Over at MSNBC, Circuit City announced that they were going to replace up to 3,400 workers, and replace them with lower paid newbies.
Now I can understand a business letting their employees go due to bad economic times, people are not buying your particular brand of shite anymore, what-have-you. And it's not unheard of in other sectors of the workforce (that aren't unionized), but this is retail, which I'm sure at one point, we've all worked in a chain store, or some retail operation. You are typically paid minimum wage, or commission if you break sales over what it would take to pay your paltry 40 hours at 5.15 (if you even get 40 hours). Does anyone else see this as a bad way to recruit and keep talented (and motivated) sales people?
I agree with this statement:
David Lewis, president of OperationsInc., a human resources consultancy, agrees that you can always find people to take the jobs, but he believes Circuit City’s move ultimately will weaken the organization. “It will give them short-term gains, but for the long term it’s like shooting yourself in both feet with a howitzer,” he notes.
And where will they find this uber-cheap labor? The answer is surprising (ah, not so much):
Alas, the cheaper workforce Circuit City seeks may end up coming from among the very people they are now letting go.

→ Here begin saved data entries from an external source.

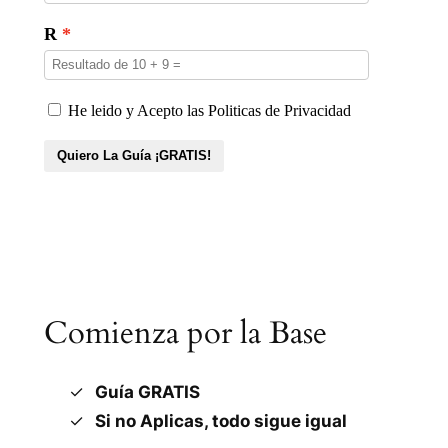
Comienza por la Base
Guía GRATIS
Si no Aplicas, todo sigue igual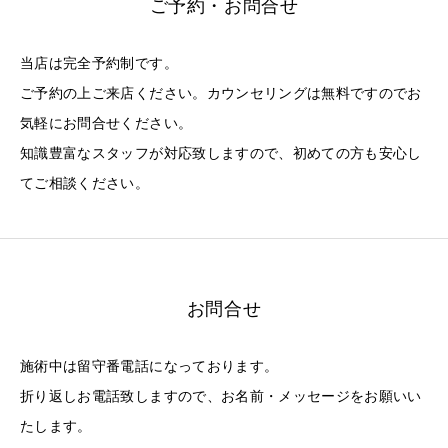
ご予約・お問合せ
当店は完全予約制です。
ご予約の上ご来店ください。カウンセリングは無料ですのでお
気軽にお問合せください。
知識豊富なスタッフが対応致しますので、初めての方も安心し
てご相談ください。
お問合せ
施術中は留守番電話になっております。
折り返しお電話致しますので、お名前・メッセージをお願いい
たします。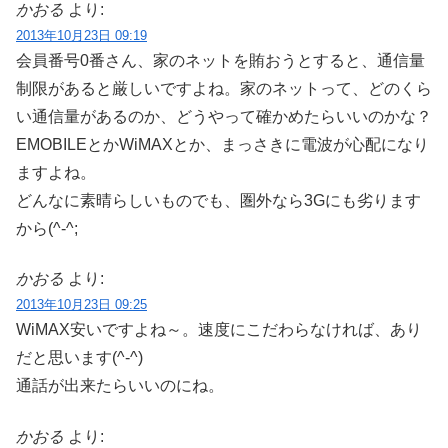
かおる
より:
2013年10月23日 09:19
会員番号0番さん、家のネットを賄おうとすると、通信量
制限があると厳しいですよね。家のネットって、どのくら
い通信量があるのか、どうやって確かめたらいいのかな？
EMOBILEとかWiMAXとか、まっさきに電波が心配になり
ますよね。
どんなに素晴らしいものでも、圏外なら3Gにも劣ります
から(^-^;
かおる
より:
2013年10月23日 09:25
WiMAX安いですよね～。速度にこだわらなければ、あり
だと思います(^-^)
通話が出来たらいいのにね。
かおる
より:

While all the terminated workers will be given severance packages based on their years of service, they will all have the opportunity to reapply for their same jobs after a 10–week period — presuming they are willing to accept a lower wage, of course.
Basically, it is a nice "Fuck you very much for working for Circuit City. Come back in ten weeks and we'll re-hire you, and then shit-can you again when you start making to much"
I know what outsourcing means, is this new fad going to be called "in-bred sourcing"?